Like the Wet Part of the Wave...

When Helen Keller said that life was an adventure, I loved the idea because I love adventure, thus, I would love life.  I am told that recovery is a spiritual process - spiritum contra spiritus - spirit versus spirit...So, I have been told that trying to describe the spiritual part of my program of recovery is like trying to describe the wet part of the wave...Trying to describe how life is an adventure is also like trying to describe the magesty and the wetness of water.

Saturday, April 2, 2011

April is the month of Courage

In April, I focus on cultivating courage which usually means really scary things happen that test and strengthen my character and develop courage.  I love it when I have courage - courage means being scared, but not backing down.  My experience with courage is that I should be afraid, I am afraid and yet I know that I can do this! Doing this!  I got honest and found out how fearful I really was. Then I learned to believe gain that God could and would help me, if I did the next right thing and gave it my best effort.  Then, I learned by my experience to have faith; I learned to trust.  Then, came the really difficult tests and I leaned that I could keep going.  I could have courage and be noble! I could become the man I dreamed of being.

I learned that courage is fear that had said its prayers.

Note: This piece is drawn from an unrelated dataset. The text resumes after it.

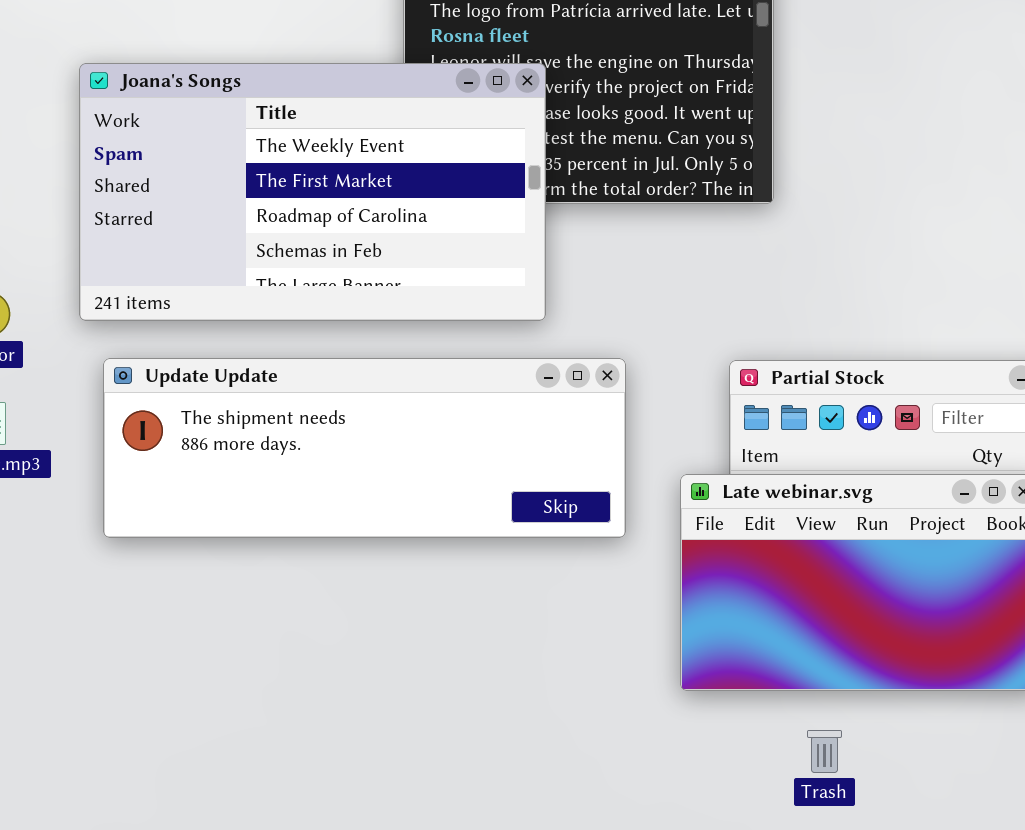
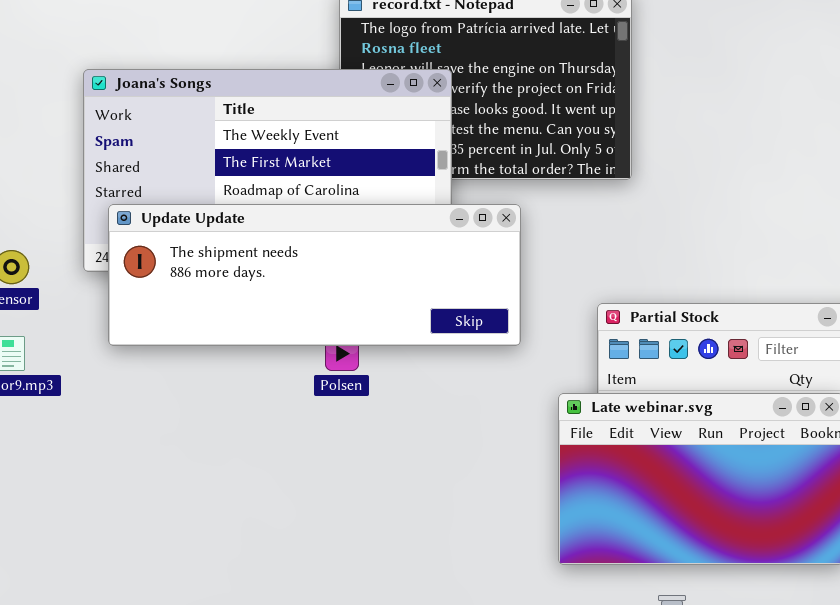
Update Update: [103,358,626,538] -> [108,204,521,346], moved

Other reflections on faith and courage better than mine:
"You cannot be truthful if you are not courageous.
You cannot be loving if you are not courageous.
You cannot be trusting if you are not courageous.
You cannot enter into reality if you are not courageous.
Hence courage comes first... and everything else follows.”
Osho, 1931-1990
Indian Spiritual Teacher

"Come to the edge."
"We can't. We're afraid."
"Come to the edge."
"We can't. We will fall!"
"Come to the edge."
And they came.
And he pushed them.
And they flew.
- Guillaume Apollinaire
French Poet and Philosopher

Our deepest fear is not that we are inadequate. Our deepest fear is that we are powerful beyond measure. It is our light not our darkness that frightens us.
We ask ourselves 'who am I to be brilliant, gorgeous, talented and fabulous?' Actually, who are you not to be? Your are a child of God. Your playing small doesn't serve the world. There's nothing enlightened about shrinking so that other people won't feel insecure around you. We were born to make manifest the glory of God that is within us.
It's not just in some of us; it's in everyone. And as we let our own light shine, we unconsciously give other people permission to do the same.
As we are liberated from our own fear, our presence automatically liberates others.
- Marianne Williamson
From her book: Return To Love

Don't wish me happiness
I don't expect to be happy all the time...
It's gotten beyond that somehow.
Wish me courage and strength and a sense of humor.
I will need them all.
- Anne Morrow Lindbergh
Often the real test of courage is not to die, but to live.
- Conte Vittorio Alfieri
Italian Dramatist
Perhaps all the dragons in our lives are princesses who are only waiting to see us act, just once, with beauty and courage. Perhaps everything that frightens us is, in its deepest essence, something helpless that wants our love.
- Rainer Maria Rilke
20th Century German Poet

And while it takes courage to achieve greatness, it takes more courage to find fulfillment in being ordinary. For the joys that last have little relationship to achievement, to standing one step higher on the victory platform. What is the adventure in being ordinary? It is daring to love just for the pleasure of giving it away. It is venturing to give new life and to nurture it to maturity. It is working hard for the pure joy of being tired at the end of the day. It is caring and sharing and giving and loving…
- Marilyn Thomsen

Have courage for the great sorrows of life and patience for the small ones; and when you have laboriously accomplished your daily task, go to sleep in peace. God is awake.
- Victor Hugo

Hope has two beautiful daughters - their names are anger and courage; anger at the way things are, and courage to see that they do not remain the way they are.
- St. Augustine

The journey of a thousand miles must begin with a single step.